The so-called “Monsanto Protection Act” actually does nothing to protect Monsanto. Rather, it protects the farmers that bought Monsanto seeds and planted them under the belief that it was legal to do so by granting them temporary permits for their existing crops and seeds, which have already been subjected to extensive USDA scrutiny. It does not allow them to keep planting where there are proven health risks or to keep planting at all in fact. In other words, it has nothing to do with “consumer health concerns” or “stripping federal courts of the authority to halt the planting or sale of GMO seed crop” as the RT story claims. In fact, the sale of GE seeds would still be prohibited after a court finding.

The Monsanto Protection Act has nothing to do with consumer safety, limited liability, or as this ridiculous Salon.com article puts it, “protecting the biotech giant from litigation.” If GMOs actually injure your health, you are still entitled to sue. This effort is minor regulatory reform that was long overdue. As GMO expert Gregory Conko noted in his December 2010 article in Nature Biotechnology, the USDA should have “heeded the advice of the scientific community some 25 years ago and chosen not to subject the products of recombinant DNA technology to special, discriminatory government regulation.”
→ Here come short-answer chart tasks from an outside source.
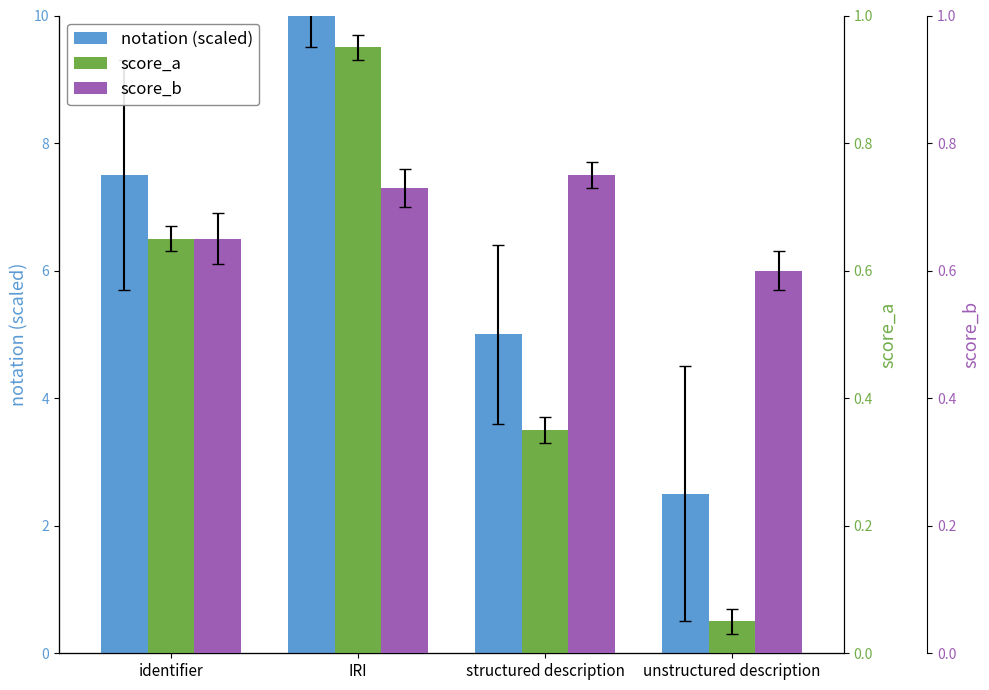

What are all the series names shown in the legend?

notation (scaled), score_a, score_b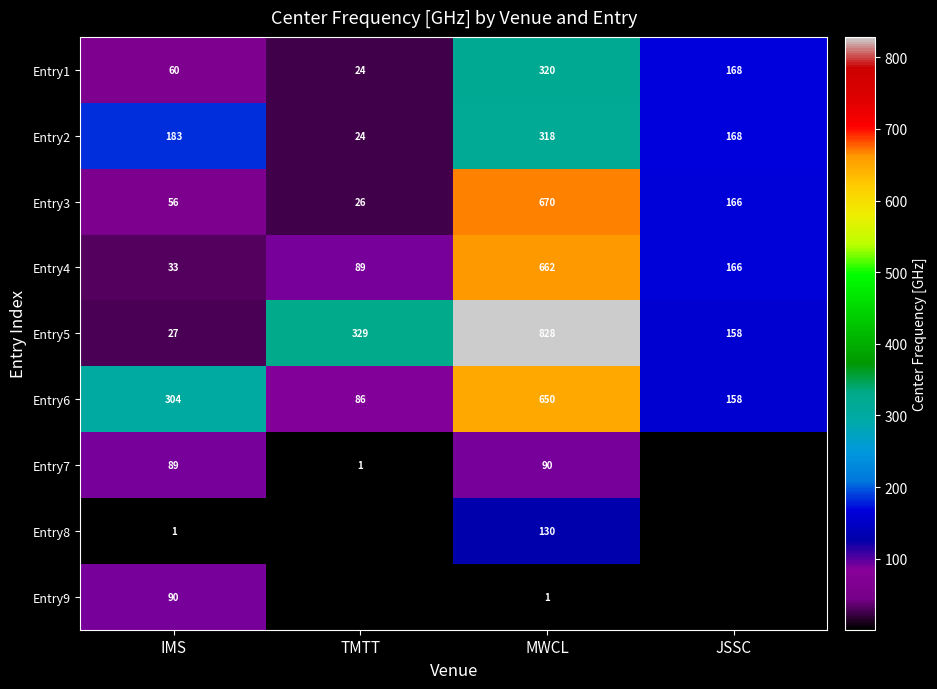

What is the average value of the Entry5 series?

336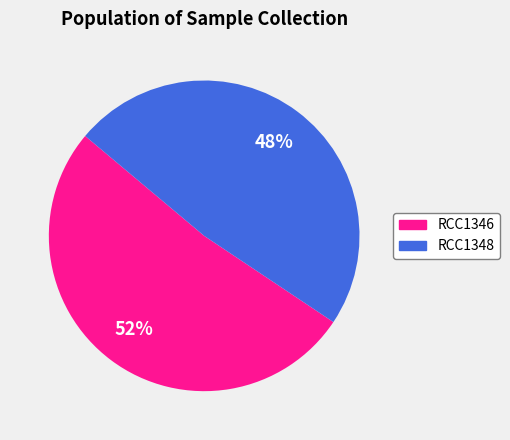

What percentage is the RCC1348 slice, to the nearest percent?

48%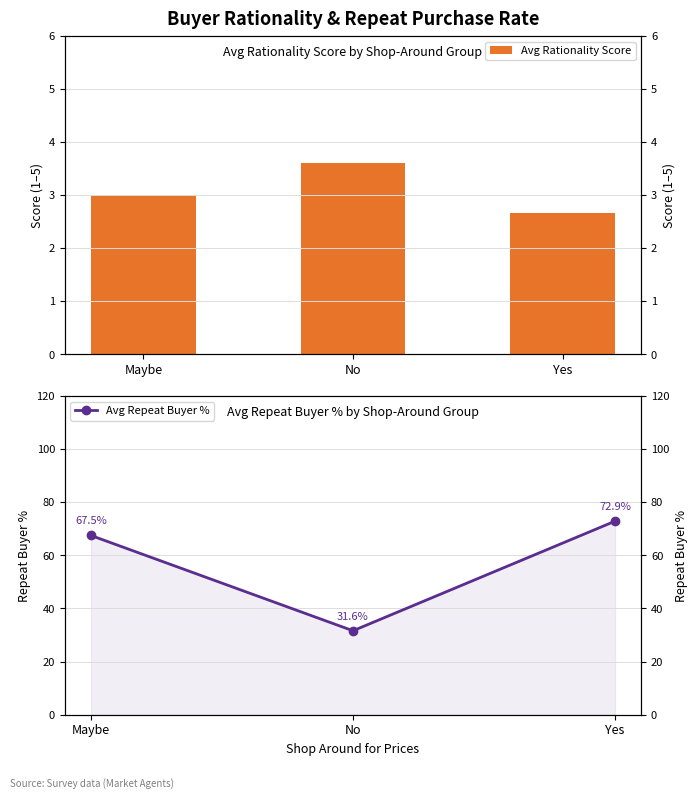

Reading left to right, transcribe all the data shown in this chart.

Avg Rationality Score: 3.0	3.6	2.7
Avg Repeat Buyer %: 67.5	31.6	72.9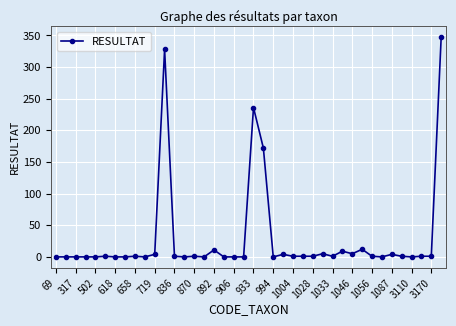

What is the average value?

29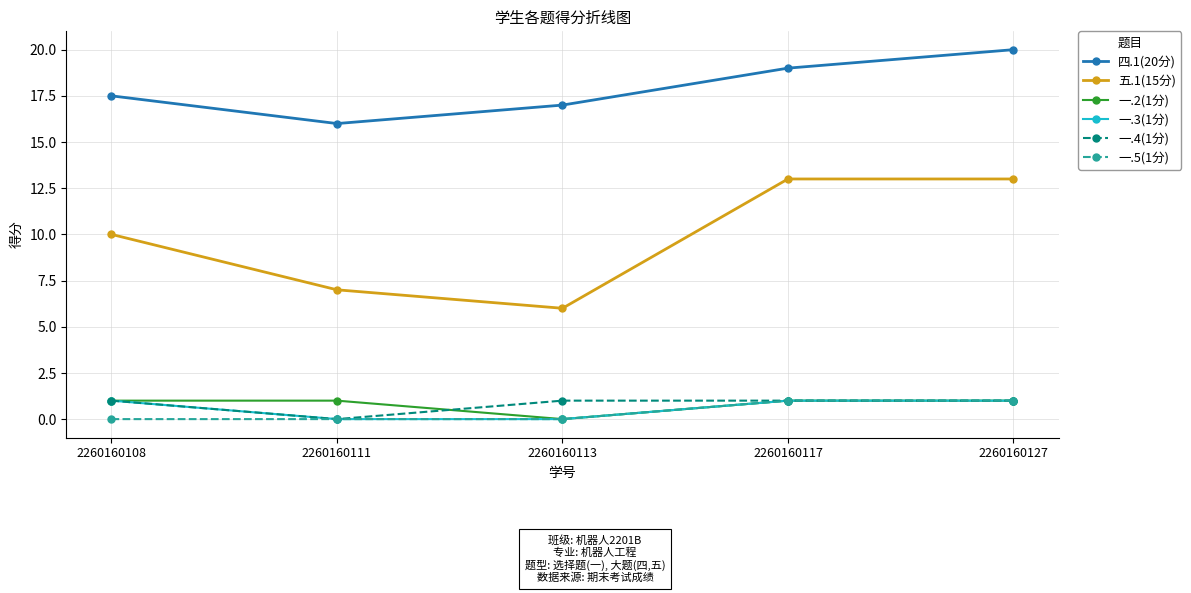

What is the difference between the highest and lowest values at 2260160117?

18.0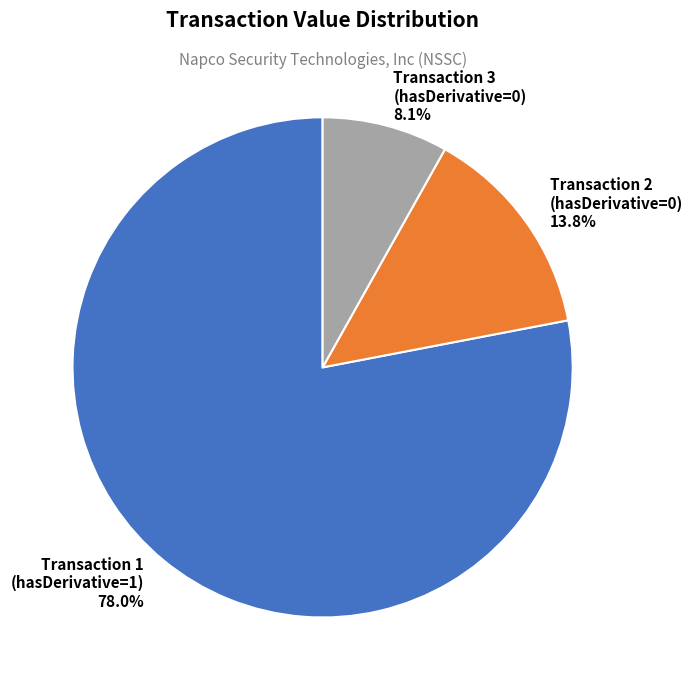

Do Transaction 3 (hasDerivative=0) and Transaction 1 (hasDerivative=1) together represent more than half of the pie?

Yes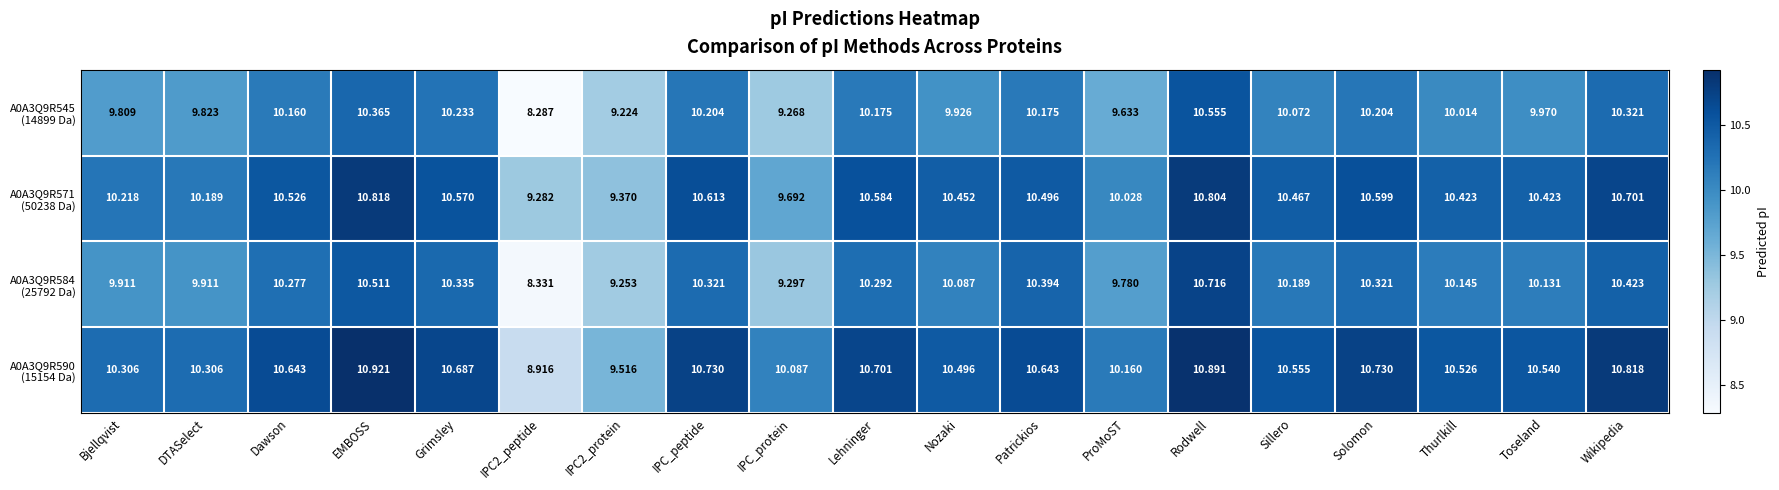

Count the number of categories in the chart.

19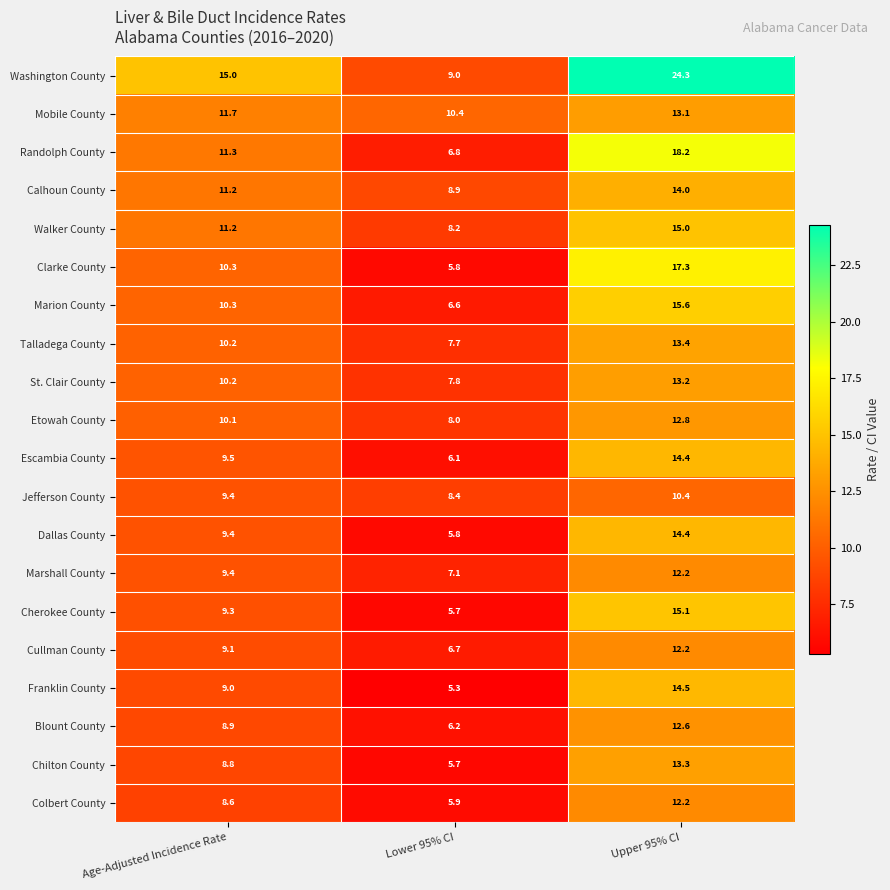

Which series changed the most between Age-Adjusted Incidence Rate and Lower 95% CI?

Washington County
Anti-GMO conspiracy theorists should stick to quack science and retreat from their misguided foray into regulatory analysis. GE food poses no threat to human health or the environment. The absurd reaction to this provision shows how desperate the anti-GE crowd has become.

Update: Monsanto has kindly linked our article on their website, but don’t let this distract you from the facts. We have not been paid off by Monsanto, as conspiracy theorists are already claiming, but we care more about reality than baseless, hysterical paranoia.